For America's Aged, Surgery at Any Price?

By Marie McCullough

Should a 97-year-old man undergo an expensive, dangerous open-heart operation to repair a lethal tear in a main artery of his heart?

No, concluded the patient, Michael DeBakey, the world-famous cardiovascular surgeon who pioneered the operation. Yes, said his family and surgeons, who prevailed after DeBakey lapsed into coma.

DeBakey later said they did the right thing. After a long, touch-and-go recovery, he resumed a busy schedule before his death last July at age 99.

DeBakey was a visionary, a genius, but his dilemma has become increasingly ordinary. Age is no longer the deciding factor, even for invasive treatment such as open-heart surgery.

"You have to get out of the idea that there's a threshold age where we think about this surgery differently," Charles Bridges, Pennsylvania Hospital's chief of cardiothoracic surgery, said. "With each patient, you have to lay out: What are the risks if I do this? What are the risks if I don't?"

A more basic question is whether this never-too-old approach is an example of U.S. medical progress, or an example of why Medicare -- federal health insurance for people over 64 -- is headed for insolvency.

The answer, experts say, is both. Which is why the current debate over expanding federal coverage to all uninsured Americans is an ethical and economic minefield.

"Forty years ago, it was taken for granted that the elderly were not good candidates for organ transplantation, dialysis, or advanced surgical procedures. That has changed," Daniel Callahan, cofounder of the Hastings Center, a bioethics research institute in Garrison, N.Y., wrote recently. "Under the best of circumstances, age should be irrelevant in the Medicare program. But so far, the cost of care has not been considered, and it can hardly remain irrelevant in a program strapped for money."

Growing numbers Americans 85 and older are a small but exponentially growing bunch, according to census data. Fifteen years ago, there were 3.4 million. Now, there are six million. By 2050, baby boomers will swell the number to 20 million -- 5 percent of the U.S. population -- including one million centenarians.

Life expectancy at such old ages is relatively short, emphasis on "relatively."

"It's not as short as you might think," Bridges said. "If you're 81 and a woman, your life expectancy is about eight or nine years. At 90, it could be five or six years."

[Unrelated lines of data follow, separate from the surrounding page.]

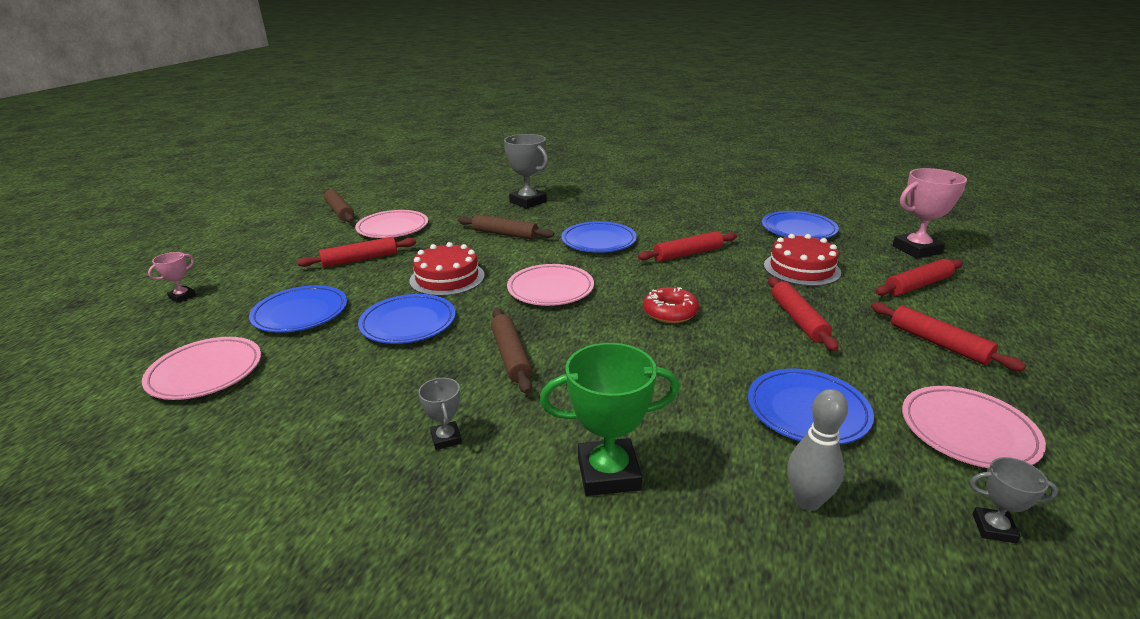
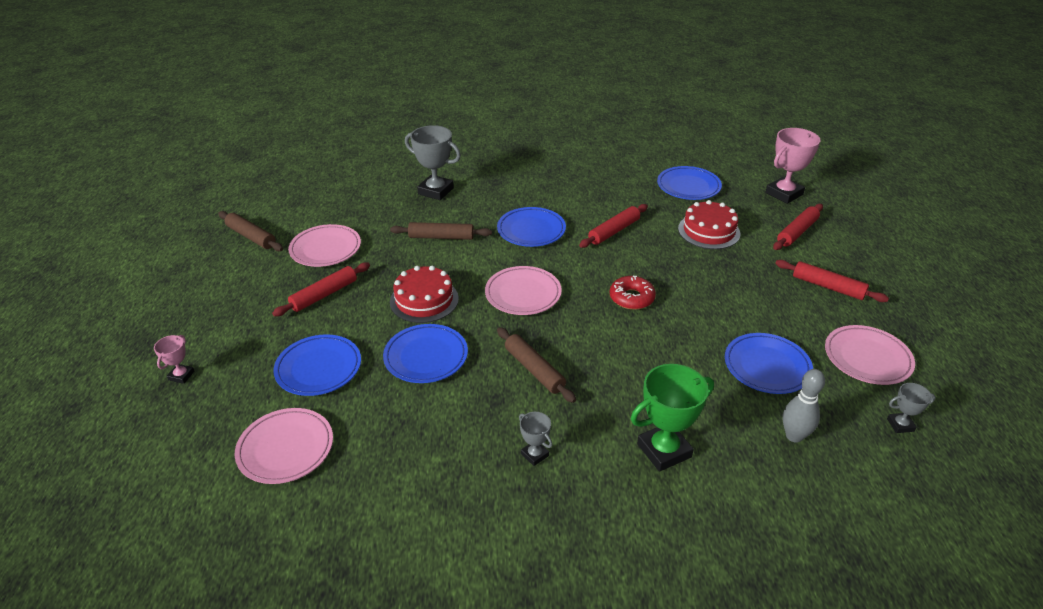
camera: 20 degrees left, 10 degrees up
red rolling pin [768,277,839,351] -> none

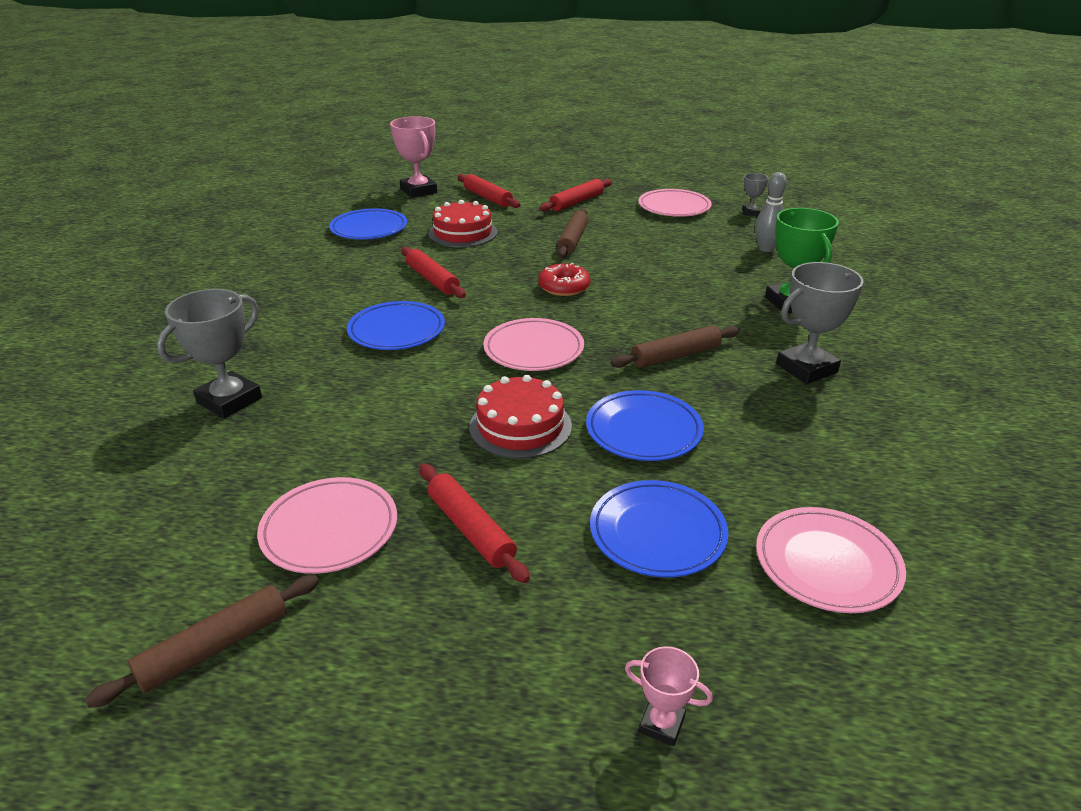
camera: 80 degrees left, 5 degrees down
brown rolling pin [390,222,492,240] -> brown rolling pin moved to [557,208,588,258]
grey trophy [519,412,552,466] -> grey trophy [776,262,864,384], size x1.96
blue plate [725,333,813,394] -> none

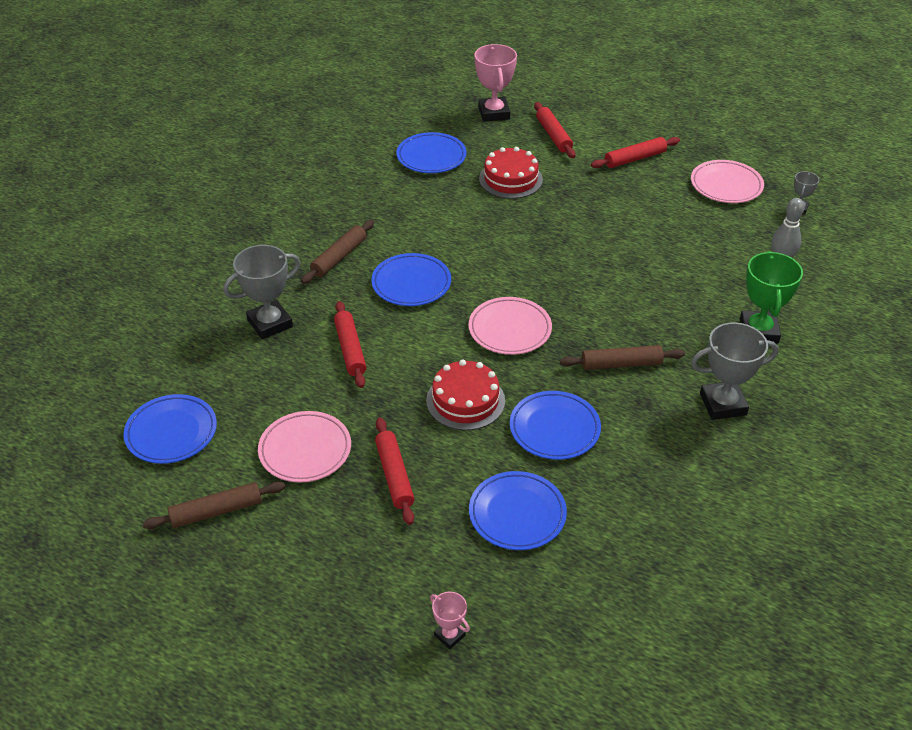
camera: 20 degrees right, 10 degrees up
red rolling pin [401,247,466,298] -> red rolling pin moved to [334,301,366,388]
red donut [538,263,591,296] -> none
brown rolling pin [557,208,588,258] -> brown rolling pin moved to [301,220,374,284]
pink plate [756,507,906,613] -> none
none -> blue plate [124,394,217,464]

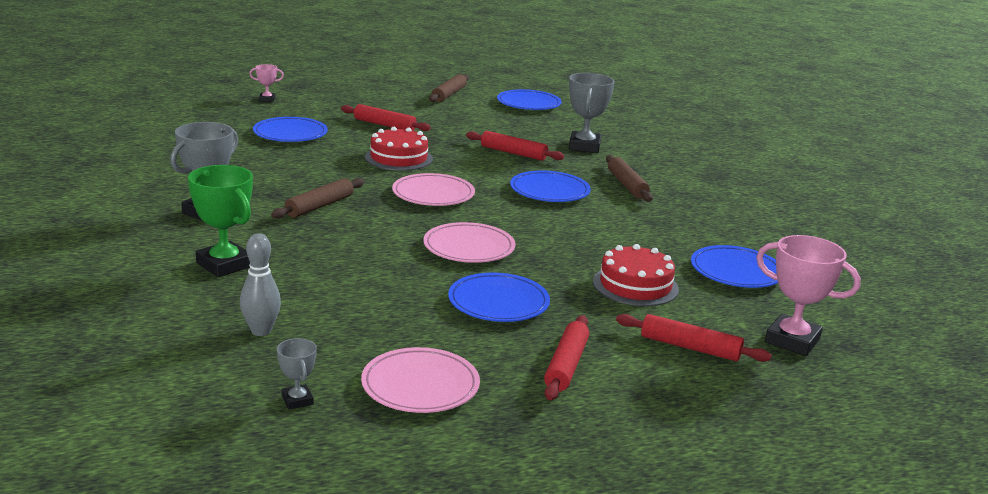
camera: 130 degrees right, 20 degrees down
pink plate [258,411,351,482] -> pink plate moved to [423,222,515,263]
blue plate [510,391,601,460] -> blue plate moved to [448,272,550,322]

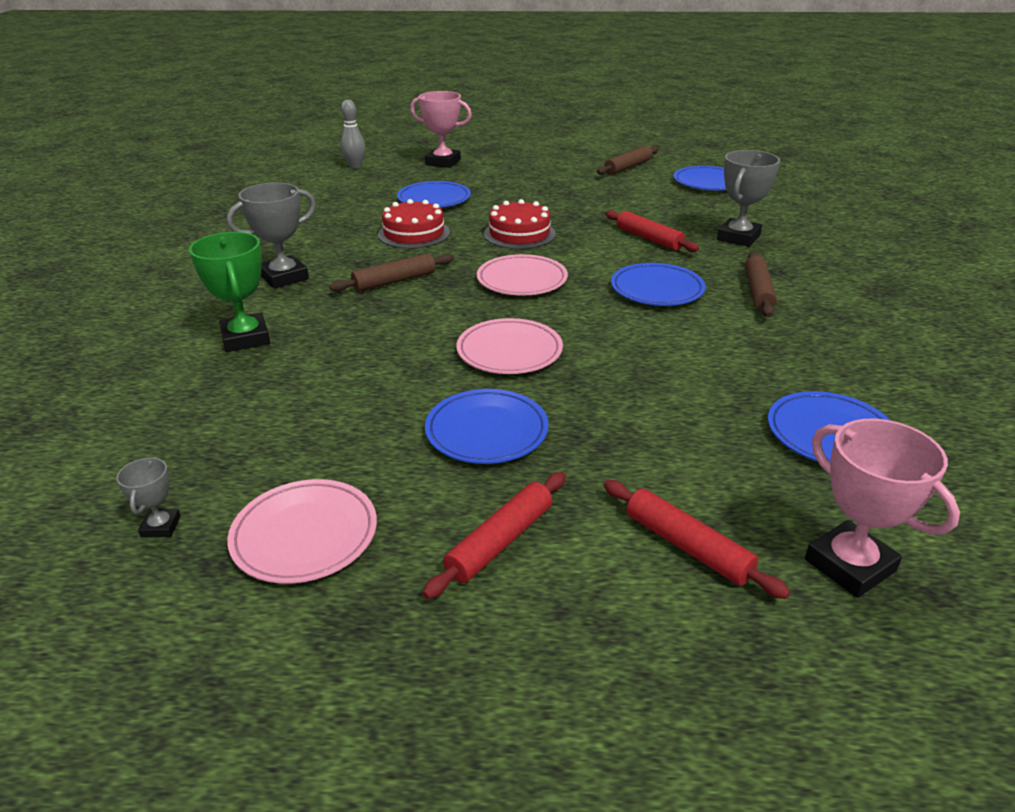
camera: 25 degrees right, 10 degrees up
grey bowling pin [240,233,281,336] -> grey bowling pin moved to [341,100,365,168]
pink trophy [249,64,284,102] -> pink trophy [410,91,472,168], size x1.96
red rolling pin [341,104,431,131] -> none
red cake [593,244,679,306] -> red cake moved to [378,199,450,248]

Source: YellowBrix, The Philadelphia Inquirer
falsecut's picture
Interesting. "Government keep out!" I assume you'll pay for your own health care then if you want the government to really keep out. Or do you think there is no limit on the amount of money we can spend?
CattleyaRubra's picture
I have lived in the UK, and its social policies are dismal and disheartening. We should never forget that America should innovate and lead the way, not surrender to the bankrupt policies of the Old World. Age-based rationing should never be a government function, that would be the thin end of the wedge for a return to Third Reich morality. Education of individuals in their roles as health-consumers and above, all, freedom from the fear of lawsuits for the their physicians, could do a lot to ameliorate the over-consumption of costly services where not truly appropriate. When an M.D. says, "If it were my mother, I would not ..." carries a lot of weight. Most people do take quality of life, as opposed to merely staying alive, quite seriously, if given the chance. A government makes ones size fits all laws. What this means in practice is that it is guaranteed to fit no one. As a very fit, active, full-time school teacher of 66, from a family centenarians, who has recently found the love of my life, I take our remaining years very seriously. I may not be able to make time stand still, but by God I will make it run. Government keep out!
youthing_girl's picture
Thank you Marie for an informative and insightful article. My Mom, 94, has been unable to walk because her hip needs to be replaced and she doesn't want surgery. These are difficult situations, not just for getting the surgery but the intensive after care expense that will be required.I think the bottom line is that all of us needs to be in a youthing mindset of self care at every age. This requires a routine of nutrition, brain health, skin care and fitness. I'm an evangelist for this thought. I want to help people be healthy each day of their lives.
jaboard's picture
What a lovely article. It shows some of the dilemma the Health Care system has in front of it. I think with more body part replacements and drugs offered to those with minor emotional problems like sleeplessness and depression that the whole system is geared to consider those who do not take care of themselves. What should be taught to our young about nutrition and practiced through exercise and spiritual training is not done. Instead we are allowed to burn ourselves with life at full throttle knowing we have a fall back if we get ill. Until we are taught to care for ourselves at the beginning and during our years on earth we will have a problem as we grow older.